- _Aim of the exercise_
Would you transcribe the data word for word?

- _Dataset content_
__________________________________________________
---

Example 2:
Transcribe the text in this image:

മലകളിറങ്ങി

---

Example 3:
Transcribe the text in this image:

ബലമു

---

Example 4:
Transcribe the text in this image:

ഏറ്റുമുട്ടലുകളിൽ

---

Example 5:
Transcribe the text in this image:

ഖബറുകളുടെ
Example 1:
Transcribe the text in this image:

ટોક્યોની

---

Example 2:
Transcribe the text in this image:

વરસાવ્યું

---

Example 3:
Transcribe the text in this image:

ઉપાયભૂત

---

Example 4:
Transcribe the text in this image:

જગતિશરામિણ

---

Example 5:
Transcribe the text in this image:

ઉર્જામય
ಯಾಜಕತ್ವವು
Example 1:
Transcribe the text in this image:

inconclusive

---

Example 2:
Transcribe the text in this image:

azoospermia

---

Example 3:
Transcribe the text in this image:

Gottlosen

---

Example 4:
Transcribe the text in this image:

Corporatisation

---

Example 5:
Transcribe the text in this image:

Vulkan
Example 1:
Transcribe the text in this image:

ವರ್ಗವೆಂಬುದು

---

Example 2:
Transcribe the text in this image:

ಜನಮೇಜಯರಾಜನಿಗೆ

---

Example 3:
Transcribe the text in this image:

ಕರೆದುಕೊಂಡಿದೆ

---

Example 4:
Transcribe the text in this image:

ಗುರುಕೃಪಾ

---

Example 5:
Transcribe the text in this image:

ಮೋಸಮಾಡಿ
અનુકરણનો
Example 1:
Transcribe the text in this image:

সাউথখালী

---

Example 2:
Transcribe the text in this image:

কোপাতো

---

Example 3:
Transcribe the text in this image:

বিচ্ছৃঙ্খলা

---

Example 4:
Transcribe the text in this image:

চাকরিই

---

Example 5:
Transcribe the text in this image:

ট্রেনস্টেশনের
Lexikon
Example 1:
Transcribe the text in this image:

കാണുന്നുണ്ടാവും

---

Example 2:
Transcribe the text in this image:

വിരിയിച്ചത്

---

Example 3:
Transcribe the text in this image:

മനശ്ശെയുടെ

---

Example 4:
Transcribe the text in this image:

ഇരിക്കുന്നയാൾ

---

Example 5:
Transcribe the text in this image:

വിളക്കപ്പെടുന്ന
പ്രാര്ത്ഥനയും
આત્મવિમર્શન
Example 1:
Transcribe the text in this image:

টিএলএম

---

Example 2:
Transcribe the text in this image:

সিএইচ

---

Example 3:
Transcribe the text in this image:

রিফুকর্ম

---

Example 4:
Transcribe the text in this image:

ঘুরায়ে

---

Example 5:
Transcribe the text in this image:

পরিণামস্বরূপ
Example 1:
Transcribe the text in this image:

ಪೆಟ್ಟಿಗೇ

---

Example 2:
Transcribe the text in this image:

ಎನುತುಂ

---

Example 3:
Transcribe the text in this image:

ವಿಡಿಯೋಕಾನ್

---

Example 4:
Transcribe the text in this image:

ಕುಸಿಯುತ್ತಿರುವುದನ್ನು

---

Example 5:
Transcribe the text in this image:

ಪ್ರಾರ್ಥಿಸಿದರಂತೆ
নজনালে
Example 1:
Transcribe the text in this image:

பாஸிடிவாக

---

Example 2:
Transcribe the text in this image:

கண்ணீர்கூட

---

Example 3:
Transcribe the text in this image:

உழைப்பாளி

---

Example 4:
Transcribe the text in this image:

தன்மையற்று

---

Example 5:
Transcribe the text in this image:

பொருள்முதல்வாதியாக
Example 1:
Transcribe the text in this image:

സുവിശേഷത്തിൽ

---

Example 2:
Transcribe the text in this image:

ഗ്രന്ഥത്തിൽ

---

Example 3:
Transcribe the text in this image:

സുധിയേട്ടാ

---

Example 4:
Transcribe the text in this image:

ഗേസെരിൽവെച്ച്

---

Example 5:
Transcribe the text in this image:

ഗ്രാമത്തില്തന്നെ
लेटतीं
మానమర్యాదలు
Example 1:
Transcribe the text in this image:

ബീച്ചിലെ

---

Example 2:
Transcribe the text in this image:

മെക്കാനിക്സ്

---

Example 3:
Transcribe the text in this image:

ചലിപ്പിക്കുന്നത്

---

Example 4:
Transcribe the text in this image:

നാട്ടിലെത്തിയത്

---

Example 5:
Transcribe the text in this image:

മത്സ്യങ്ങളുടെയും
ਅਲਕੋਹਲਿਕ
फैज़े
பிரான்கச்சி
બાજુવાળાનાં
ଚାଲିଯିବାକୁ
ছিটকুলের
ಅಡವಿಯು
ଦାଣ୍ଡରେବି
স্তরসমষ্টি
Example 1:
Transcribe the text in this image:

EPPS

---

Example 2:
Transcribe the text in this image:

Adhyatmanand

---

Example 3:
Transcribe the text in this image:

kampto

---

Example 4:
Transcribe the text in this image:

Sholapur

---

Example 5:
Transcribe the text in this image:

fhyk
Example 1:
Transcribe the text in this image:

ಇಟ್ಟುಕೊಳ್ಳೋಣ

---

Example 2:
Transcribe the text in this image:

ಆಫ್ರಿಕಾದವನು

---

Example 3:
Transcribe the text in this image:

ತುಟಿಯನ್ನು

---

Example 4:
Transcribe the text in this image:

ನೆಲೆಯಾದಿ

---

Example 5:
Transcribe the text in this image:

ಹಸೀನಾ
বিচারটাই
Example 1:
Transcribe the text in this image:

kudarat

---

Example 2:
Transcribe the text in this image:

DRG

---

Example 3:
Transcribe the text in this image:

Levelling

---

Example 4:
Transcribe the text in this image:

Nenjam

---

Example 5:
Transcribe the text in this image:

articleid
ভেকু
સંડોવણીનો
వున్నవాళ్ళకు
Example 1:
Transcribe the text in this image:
__________________________________________________
- _Answer for the task_
---

Example 2:
Transcribe the text in this image:

മലകളിറങ്ങി

---

Example 3:
Transcribe the text in this image:

ബലമു

---

Example 4:
Transcribe the text in this image:

ഏറ്റുമുട്ടലുകളിൽ

---

Example 5:
Transcribe the text in this image:

ഖബറുകളുടെ
Example 1:
Transcribe the text in this image:

ટોક્યોની

---

Example 2:
Transcribe the text in this image:

વરસાવ્યું

---

Example 3:
Transcribe the text in this image:

ઉપાયભૂત

---

Example 4:
Transcribe the text in this image:

જગતિશરામિણ

---

Example 5:
Transcribe the text in this image:

ઉર્જામય
ಯಾಜಕತ್ವವು
Example 1:
Transcribe the text in this image:

inconclusive

---

Example 2:
Transcribe the text in this image:

azoospermia

---

Example 3:
Transcribe the text in this image:

Gottlosen

---

Example 4:
Transcribe the text in this image:

Corporatisation

---

Example 5:
Transcribe the text in this image:

Vulkan
Example 1:
Transcribe the text in this image:

ವರ್ಗವೆಂಬುದು

---

Example 2:
Transcribe the text in this image:

ಜನಮೇಜಯರಾಜನಿಗೆ

---

Example 3:
Transcribe the text in this image:

ಕರೆದುಕೊಂಡಿದೆ

---

Example 4:
Transcribe the text in this image:

ಗುರುಕೃಪಾ

---

Example 5:
Transcribe the text in this image:

ಮೋಸಮಾಡಿ
અનુકરણનો
Example 1:
Transcribe the text in this image:

সাউথখালী

---

Example 2:
Transcribe the text in this image:

কোপাতো

---

Example 3:
Transcribe the text in this image:

বিচ্ছৃঙ্খলা

---

Example 4:
Transcribe the text in this image:

চাকরিই

---

Example 5:
Transcribe the text in this image:

ট্রেনস্টেশনের
Lexikon
Example 1:
Transcribe the text in this image:

കാണുന്നുണ്ടാവും

---

Example 2:
Transcribe the text in this image:

വിരിയിച്ചത്

---

Example 3:
Transcribe the text in this image:

മനശ്ശെയുടെ

---

Example 4:
Transcribe the text in this image:

ഇരിക്കുന്നയാൾ

---

Example 5:
Transcribe the text in this image:

വിളക്കപ്പെടുന്ന
പ്രാര്ത്ഥനയും
આત્મવિમર્શન
Example 1:
Transcribe the text in this image:

টিএলএম

---

Example 2:
Transcribe the text in this image:

সিএইচ

---

Example 3:
Transcribe the text in this image:

রিফুকর্ম

---

Example 4:
Transcribe the text in this image:

ঘুরায়ে

---

Example 5:
Transcribe the text in this image:

পরিণামস্বরূপ
Example 1:
Transcribe the text in this image:

ಪೆಟ್ಟಿಗೇ

---

Example 2:
Transcribe the text in this image:

ಎನುತುಂ

---

Example 3:
Transcribe the text in this image:

ವಿಡಿಯೋಕಾನ್

---

Example 4:
Transcribe the text in this image:

ಕುಸಿಯುತ್ತಿರುವುದನ್ನು

---

Example 5:
Transcribe the text in this image:

ಪ್ರಾರ್ಥಿಸಿದರಂತೆ
নজনালে
Example 1:
Transcribe the text in this image:

பாஸிடிவாக

---

Example 2:
Transcribe the text in this image:

கண்ணீர்கூட

---

Example 3:
Transcribe the text in this image:

உழைப்பாளி

---

Example 4:
Transcribe the text in this image:

தன்மையற்று

---

Example 5:
Transcribe the text in this image:

பொருள்முதல்வாதியாக
Example 1:
Transcribe the text in this image:

സുവിശേഷത്തിൽ

---

Example 2:
Transcribe the text in this image:

ഗ്രന്ഥത്തിൽ

---

Example 3:
Transcribe the text in this image:

സുധിയേട്ടാ

---

Example 4:
Transcribe the text in this image:

ഗേസെരിൽവെച്ച്

---

Example 5:
Transcribe the text in this image:

ഗ്രാമത്തില്തന്നെ
लेटतीं
మానమర్యాదలు
Example 1:
Transcribe the text in this image:

ബീച്ചിലെ

---

Example 2:
Transcribe the text in this image:

മെക്കാനിക്സ്

---

Example 3:
Transcribe the text in this image:

ചലിപ്പിക്കുന്നത്

---

Example 4:
Transcribe the text in this image:

നാട്ടിലെത്തിയത്

---

Example 5:
Transcribe the text in this image:

മത്സ്യങ്ങളുടെയും
ਅਲਕੋਹਲਿਕ
फैज़े
பிரான்கச்சி
બાજુવાળાનાં
ଚାଲିଯିବାକୁ
ছিটকুলের
ಅಡವಿಯು
ଦାଣ୍ଡରେବି
স্তরসমষ্টি
Example 1:
Transcribe the text in this image:

EPPS

---

Example 2:
Transcribe the text in this image:

Adhyatmanand

---

Example 3:
Transcribe the text in this image:

kampto

---

Example 4:
Transcribe the text in this image:

Sholapur

---

Example 5:
Transcribe the text in this image:

fhyk
Example 1:
Transcribe the text in this image:

ಇಟ್ಟುಕೊಳ್ಳೋಣ

---

Example 2:
Transcribe the text in this image:

ಆಫ್ರಿಕಾದವನು

---

Example 3:
Transcribe the text in this image:

ತುಟಿಯನ್ನು

---

Example 4:
Transcribe the text in this image:

ನೆಲೆಯಾದಿ

---

Example 5:
Transcribe the text in this image:

ಹಸೀನಾ
বিচারটাই
Example 1:
Transcribe the text in this image:

kudarat

---

Example 2:
Transcribe the text in this image:

DRG

---

Example 3:
Transcribe the text in this image:

Levelling

---

Example 4:
Transcribe the text in this image:

Nenjam

---

Example 5:
Transcribe the text in this image:

articleid
ভেকু
સંડોવણીનો
వున్నవాళ్ళకు
Example 1:
Transcribe the text in this image:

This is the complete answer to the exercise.